With tens of millions of users, most of which log in daily, Steam is the de facto platform home of PC gaming. That gives Valve’s storefront a massive amount of user data, which it occasionally shares with the rest of us via the monthly hardware survey. This month sees a new king of the world for graphics cards, and one that might just surprise you: the humble Nvidia GeForce GTX 1650.
Also, just to cover my bases, it might not surprise you if you’re a game industry analyst or just an obsessive follower of PC trends and data. Yes, you’re very impressive, please don’t tweet at me.

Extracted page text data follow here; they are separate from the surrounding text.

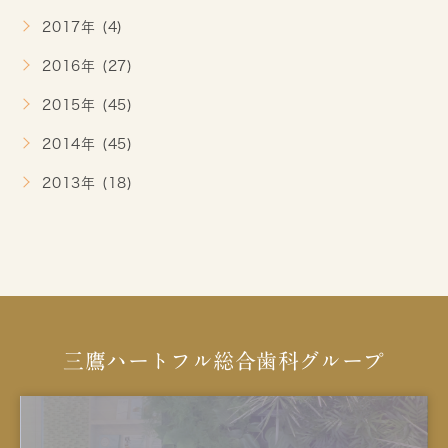
2017年 (4)
2016年 (27)
2015年 (45)
2014年 (45)
2013年 (18)
三鷹ハートフル総合歯科グループ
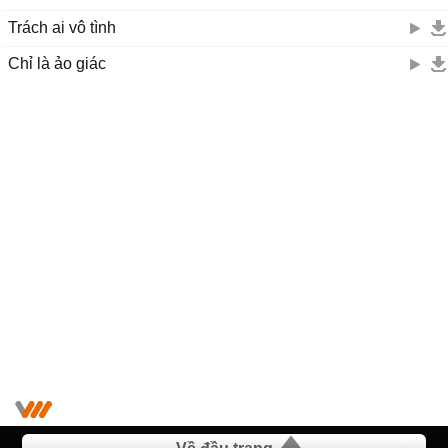
Trách ai vô tình
Chỉ là ảo giác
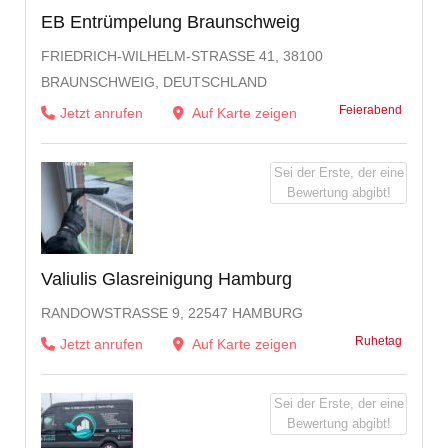
EB Entrümpelung Braunschweig
FRIEDRICH-WILHELM-STRASSE 41, 38100 B
RAUNSCHWEIG, DEUTSCHLAND
Feierabend
Jetzt anrufen
Auf Karte zeigen
Sei der Erste, der eine
Bewertung abgibt!
Valiulis Glasreinigung Hamburg
RANDOWSTRASSE 9, 22547 HAMBURG
Ruhetag
Jetzt anrufen
Auf Karte zeigen
Sei der Erste, der eine
Bewertung abgibt!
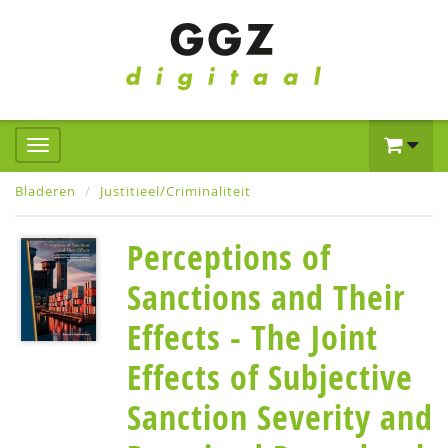
Bladeren
Justitieel/Criminaliteit
Perceptions of
Sanctions and Their
Effects - The Joint
Effects of Subjective
Sanction Severity and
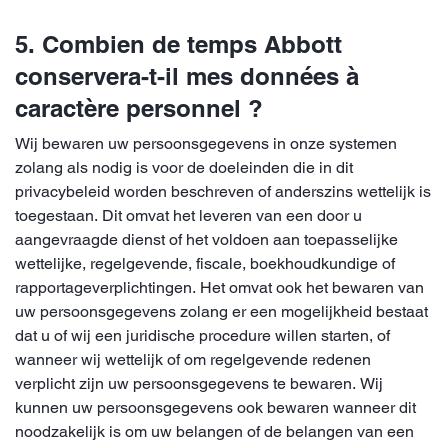
5. Combien de temps Abbott
conservera-t-il mes données à
caractère personnel ?
Wij bewaren uw persoonsgegevens in onze systemen
zolang als nodig is voor de doeleinden die in dit
privacybeleid worden beschreven of anderszins wettelijk is
toegestaan. Dit omvat het leveren van een door u
aangevraagde dienst of het voldoen aan toepasselijke
wettelijke, regelgevende, fiscale, boekhoudkundige of
rapportageverplichtingen. Het omvat ook het bewaren van
uw persoonsgegevens zolang er een mogelijkheid bestaat
dat u of wij een juridische procedure willen starten, of
wanneer wij wettelijk of om regelgevende redenen
verplicht zijn uw persoonsgegevens te bewaren. Wij
kunnen uw persoonsgegevens ook bewaren wanneer dit
noodzakelijk is om uw belangen of de belangen van een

The GTX 1650 takes over from the previous leader, the GTX 1060, released way back in 2016. The new top of the GPU crop has a hair over 6 percent of the market, meaning a little more than one in twenty Steam users is rocking the budget hardware on their gaming PCs. The GTX 1060 is right behind at 5.58 percent of the userbase while the first graphics card from the more recent generations to hit the list is the laptop version of the RTX 3060, at 4.46 percent.
Valve
The first mid-high card on the list is the RTX 3070, 2.35 percent, with less than half the users of the GTX 1650. Other RTX 3000-series cards are struggling to gain ground at the top of the list, even though it’s dominated by Nvidia hardware — the first AMD entry is the generic and integrated “AMD Radeon Graphics” at number thirteen, 1.86 percent. The first discrete AMD GPU on the list is the Radeon RX 580, released in 2017.
The various configurations of the GTX 1650 were released between April 2019 and June 2020, making it a significant improvement over the GTX 1060 in calendar terms. The “16” series was a slight upgrade over the 1000 series, a budget alternative to the new RTX cards. But a 4GB GPU that launched around the $150 mark and still fetching $175-200 at street prices due to high demand isn’t what anyone thinks of when they consider the bombastic, high-powered desktops that feature in PC build guides on YouTube or Reddit.

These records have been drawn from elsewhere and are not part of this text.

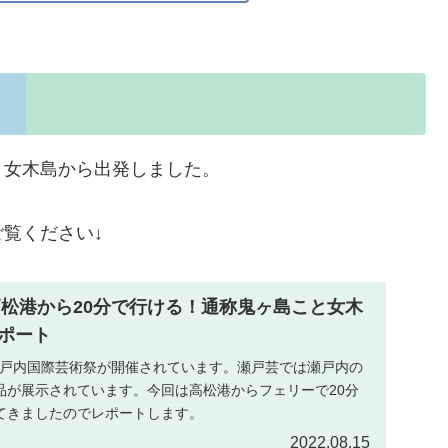
、女木島から出発しました。
覧ください↓
】高松港から20分で行ける！通称鬼ヶ島こと女木
ポート
の瀬戸内国際芸術祭が開催されています。瀬戸芸では瀬戸内の
品が展示されています。今回は高松港からフェリーで20分
てきましたのでレポートします。
2022.08.15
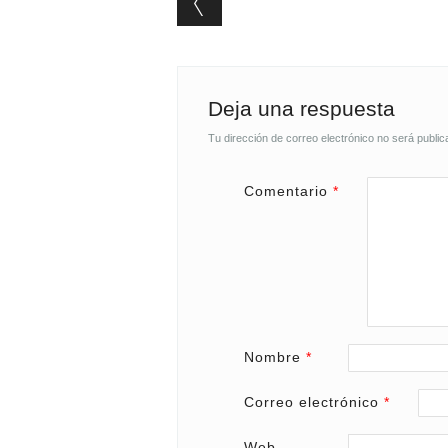
Deja una respuesta
Tu dirección de correo electrónico no será public
Comentario
*
Nombre
*
Correo electrónico
*
Web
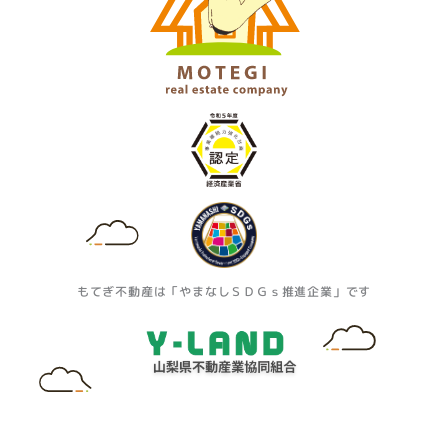
もてぎ不動産は「やまなしＳＤＧｓ推進企業」です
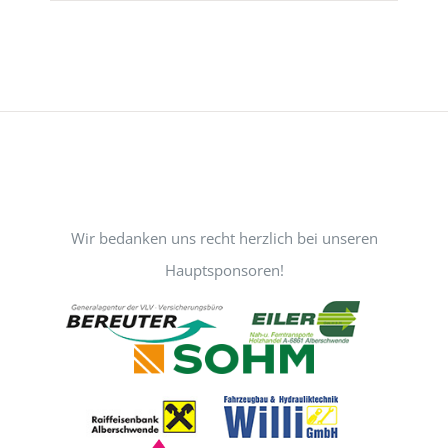
Wir bedanken uns recht herzlich bei unseren
Hauptsponsoren!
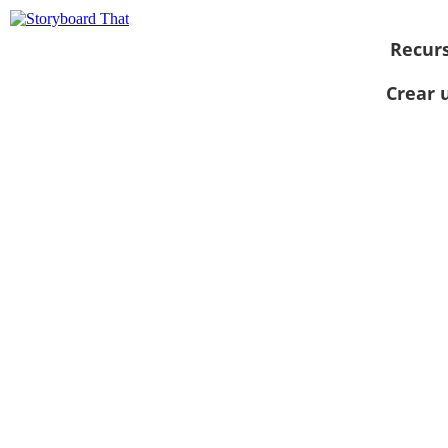
Recur
Crear 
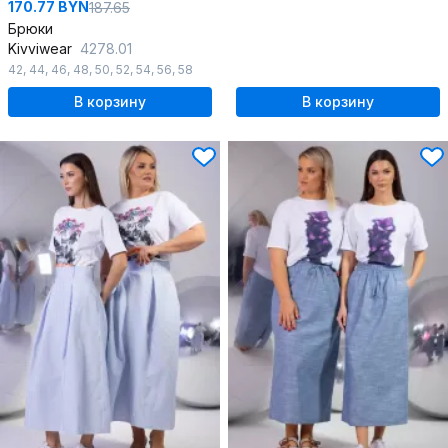
170.77 BYN
187.65
Брюки
Kivviwear
4278.01
42
,
44
,
46
,
48
,
50
,
52
,
54
,
56
,
58
В корзину
В корзину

Steam statistics don’t necessarily reflect every aspect of PC gaming, but they’re an excellent bellwether. The continued popularity of affordable, easy-to-find GPUs should be a humbling reminder to game developers and hardware sellers (and perhaps hoity-toity tech journalists like yours truly) that not everyone is reaching for 4K and 120FPS performance. It also contextualizes the user pushback against Nvidia’s recent massive price hikes, not to mention AMD and Intel’s decisions to price new cards a little lower and much lower, respectively.